V 1-5 The Levites were chosen as priests “to minister to Me.” Their first obligation was to serve the Lord. If they forgot their obligation to the Lord, they would soon shirk in their responsibilities to the people, and the nation would decline spiritually (Mal. 1:6-2:9). They were chosen sovereignly by God not because they deserved to be, just as we are undeserved and yet chosen.  When Peter was restored, His repeated question was, “Do you love Me?” (John 21:17) All ministry flows out of our relationship with our Father. Coming before God required proper garments that were designed by God.  Three reasons are given: (1) they gave the priests “dignity and honor” (Ex. 28:2) and set them apart (2) they revealed spiritual truths for then and now (3) Failure to wear them could prove deadly (34-35, 42-43). They included a breastplate, an ephod, a robe, a tunic, a turban, and a sash. 

6-14 The ephod was a sleeveless vest that extended to just below the hips. The materials that comprised the ephods were costly but reflected the dignity of the office. The ephod was two pieces, held together on each shoulder by a jeweled golden clasp and at the waist by a beautiful belt. On each shoulder engraved on an onyx stone on the shoulder clasps, were the 6 tribes of Israel according to their birth order thus he carried the people on his shoulders before the Lord. The onyx stones reminded him that the tribes of Israel were precious in the sight of God and that he represented them before the Lord. He was called, not to serve himself but his people. Just as our high priest served and still serves us so we art to serve in like manner (John 13:12-17; Phil. 2:4).

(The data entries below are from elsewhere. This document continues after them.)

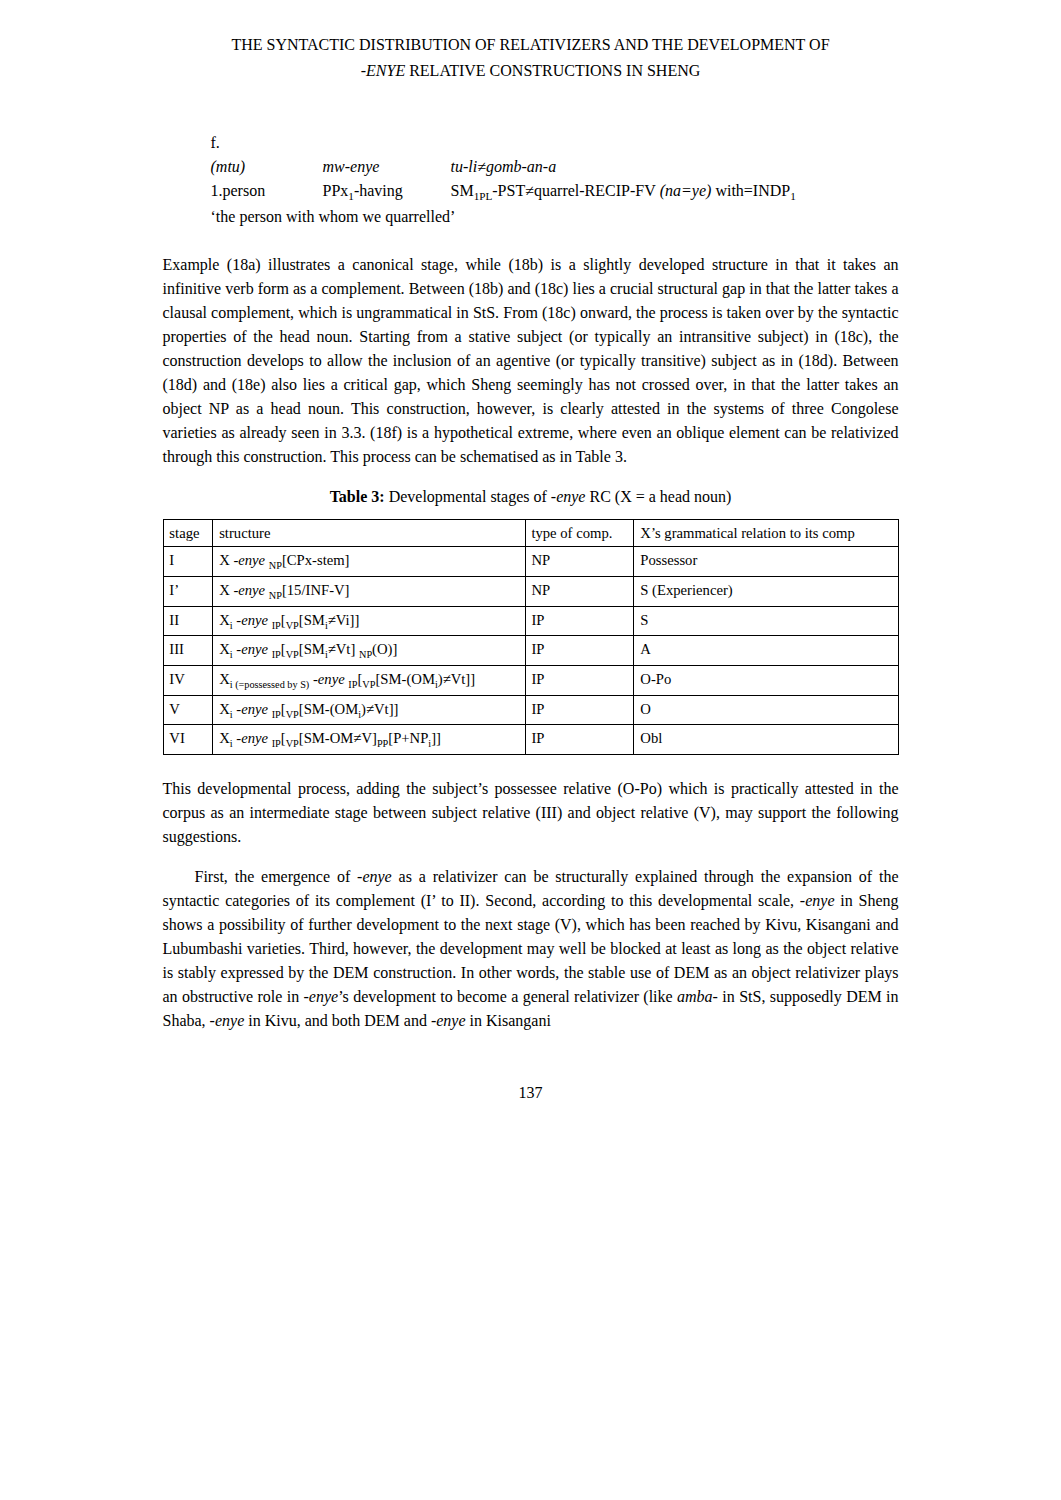The Syntactic Distribution of Relativizers and the Development of
-enye Relative Constructions in Sheng
f. (mtu) mw-enye tu-li≠gomb-an-a 1.person PPx1-having SM1PL-PST≠quarrel-RECIP-FV (na=ye) with=INDP1 ‘the person with whom we quarrelled’
Example (18a) illustrates a canonical stage, while (18b) is a slightly developed structure in that it takes an infinitive verb form as a complement. Between (18b) and (18c) lies a crucial structural gap in that the latter takes a clausal complement, which is ungrammatical in StS. From (18c) onward, the process is taken over by the syntactic properties of the head noun. Starting from a stative subject (or typically an intransitive subject) in (18c), the construction develops to allow the inclusion of an agentive (or typically transitive) subject as in (18d). Between (18d) and (18e) also lies a critical gap, which Sheng seemingly has not crossed over, in that the latter takes an object NP as a head noun. This construction, however, is clearly attested in the systems of three Congolese varieties as already seen in 3.3. (18f) is a hypothetical extreme, where even an oblique element can be relativized through this construction. This process can be schematised as in Table 3.
Table 3: Developmental stages of -enye RC (X = a head noun)
| stage | structure | type of comp. | X’s grammatical relation to its comp |
| --- | --- | --- | --- |
| I | X -enye NP [CPx-stem] | NP | Possessor |
| I’ | X -enye NP [15/INF-V] | NP | S (Experiencer) |
| II | X i -enye IP [ VP [SM i ≠Vi]] | IP | S |
| III | X i -enye IP [ VP [SM i ≠Vt] NP (O)] | IP | A |
| IV | X i (=possessed by S) -enye IP [ VP [SM-(OM i )≠Vt]] | IP | O-Po |
| V | X i -enye IP [ VP [SM-(OM i )≠Vt]] | IP | O |
| VI | X i -enye IP [ VP [SM-OM≠V] PP [P+NP i ]] | IP | Obl |
This developmental process, adding the subject’s possessee relative (O-Po) which is practically attested in the corpus as an intermediate stage between subject relative (III) and object relative (V), may support the following suggestions.
First, the emergence of -enye as a relativizer can be structurally explained through the expansion of the syntactic categories of its complement (I’ to II). Second, according to this developmental scale, -enye in Sheng shows a possibility of further development to the next stage (V), which has been reached by Kivu, Kisangani and Lubumbashi varieties. Third, however, the development may well be blocked at least as long as the object relative is stably expressed by the DEM construction. In other words, the stable use of DEM as an object relativizer plays an obstructive role in -enye’s development to become a general relativizer (like amba- in StS, supposedly DEM in Shaba, -enye in Kivu, and both DEM and -enye in Kisangani
137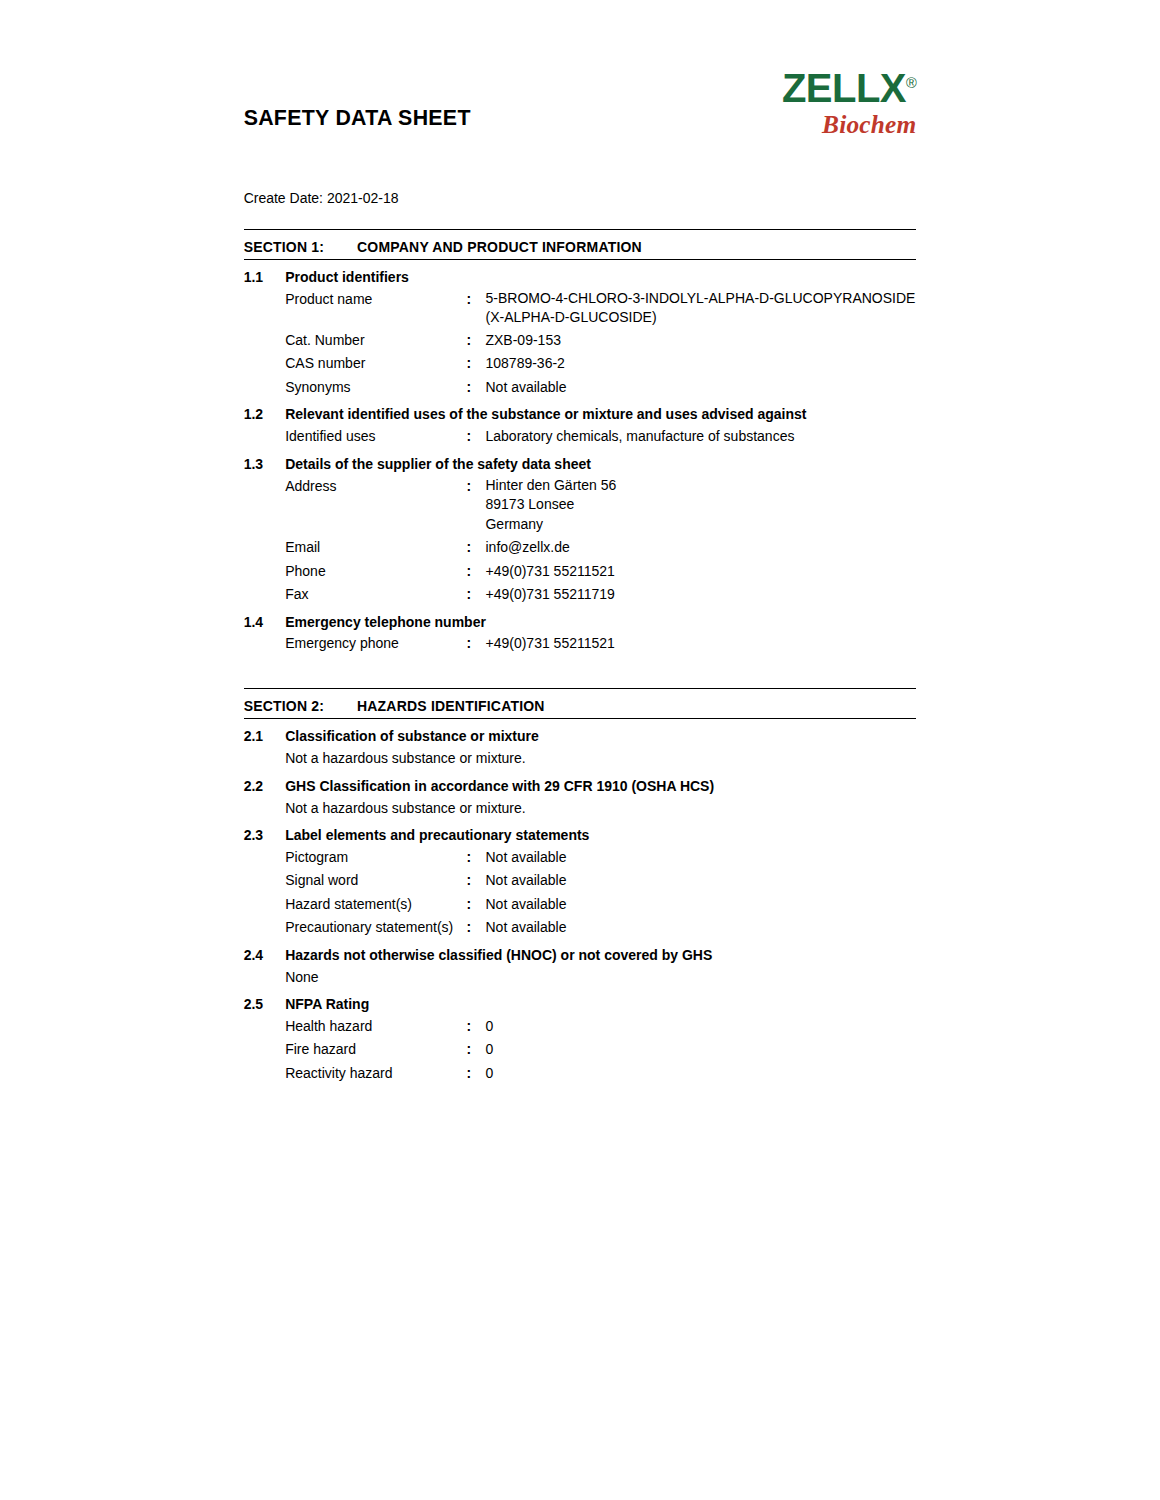SAFETY DATA SHEET
ZELLX®
Biochem
Create Date: 2021-02-18
SECTION 1: COMPANY AND PRODUCT INFORMATION
1.1 Product identifiers
Product name
:
5-BROMO-4-CHLORO-3-INDOLYL-ALPHA-D-GLUCOPYRANOSIDE (X-ALPHA-D-GLUCOSIDE)
Cat. Number
:
ZXB-09-153
CAS number
:
108789-36-2
Synonyms
:
Not available
1.2 Relevant identified uses of the substance or mixture and uses advised against
Identified uses
:
Laboratory chemicals, manufacture of substances
1.3 Details of the supplier of the safety data sheet
Address
:
Hinter den Gärten 56
89173 Lonsee
Germany
Email
:
info@zellx.de
Phone
:
+49(0)731 55211521
Fax
:
+49(0)731 55211719
1.4 Emergency telephone number
Emergency phone
:
+49(0)731 55211521
SECTION 2: HAZARDS IDENTIFICATION
2.1 Classification of substance or mixture
Not a hazardous substance or mixture.
2.2 GHS Classification in accordance with 29 CFR 1910 (OSHA HCS)
Not a hazardous substance or mixture.
2.3 Label elements and precautionary statements
Pictogram
:
Not available
Signal word
:
Not available
Hazard statement(s)
:
Not available
Precautionary statement(s)
:
Not available
2.4 Hazards not otherwise classified (HNOC) or not covered by GHS
None
2.5 NFPA Rating
Health hazard
:
0
Fire hazard
:
0
Reactivity hazard
:
0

15-28 The breastplate was made of beautifully embroidered fabric, nine inches square and folded over. It hung on the high priest’s chest by two golden chains attached to the shoulder clasps. On the breastplate were twelve jewels, arranged in four rows, each stone representing one of the tribes of Israel. So, the high priest not only carried the people on his shoulders, but also on his heart. God’s people are also to be on our hearts. The variety of stones suggests the diversity of God’s people who are precious to God.  Interestingly the incense offered to the Lord has certain ingredients some of which burned separately would smell horrible, but together they form a fragrant odor to the Lord. This should remind us that in the Body of Messiah today there may be people who annoy and even repulse us, but together we are a fragrant odor to the Lord.  Inside the folded breastplate were “the Urim and Thummim” (“lights and perfections”) which the high priest used to determine the will of God for the nation (Ex. 28:30; 1 Sam. 30:7-8). We have no record of the procedure, but Moses gave instructions on how to discern the Lord’s will. Today we have the Word of God to guide our steps (Ps. 119:105; John 7:17; Ps. 25:8-11). 

29-30 God makes an important distinction here between Aaron’s heart and the breastplate. Aaron is not just wearing the names on his breastplate, but bear them on his heart. He and the succeeding high priests represented God’s people before God (Heb. 5:1). 

31-35 The outer robe was made of blue cloth with a collared opening for the head. The hem of the robe contained pomegranates made of blue, purple, and scarlet yarn with finely twisted linen. Between the pomegranates were golden bells that allowed those outside the holy place to hear the priest when he was serving on their behalf. The pomegranates symbolized fruitfulness and the bells indicated his presence in the holy place. The robe worn under the ephod seamless, reminding us of Yeshua’s seamless robe that was divided by the Roman soldiers before his crucifixion. The collar was woven so that it would not tear. Priests were forbidden from tearing their garments in mourning (Lev. 21:10) because the high priest had the anointing of the Holy Spirit on him. His unique access to the presence of God allowed him to find His comfort whereas such tearing was a sign of hopelessness. Like those priests, if we avail ourselves of the anointing of the Holy Spirit, and seek God’s presence, there is nothing that should ever make us think that our loss is bigger and greater than our God.  

36-43 The turban was worn only by the high priest, while the other priests wore linen head coverings. At the front of the turban was the golden plate that read “Holiness to the Lord,” a reminder that the Levitical system was designed for those who serve and is holy and pleasing to the Lord. We too are called to be holy to the Lord, “Be holy, for I am holy” (Lev. 11:44-45; 19:2; 1 Peter 1:15-16). The Messiah did not come to make us happy but holy and if we want happiness, we must first be made holy by faith in God and His Messiah.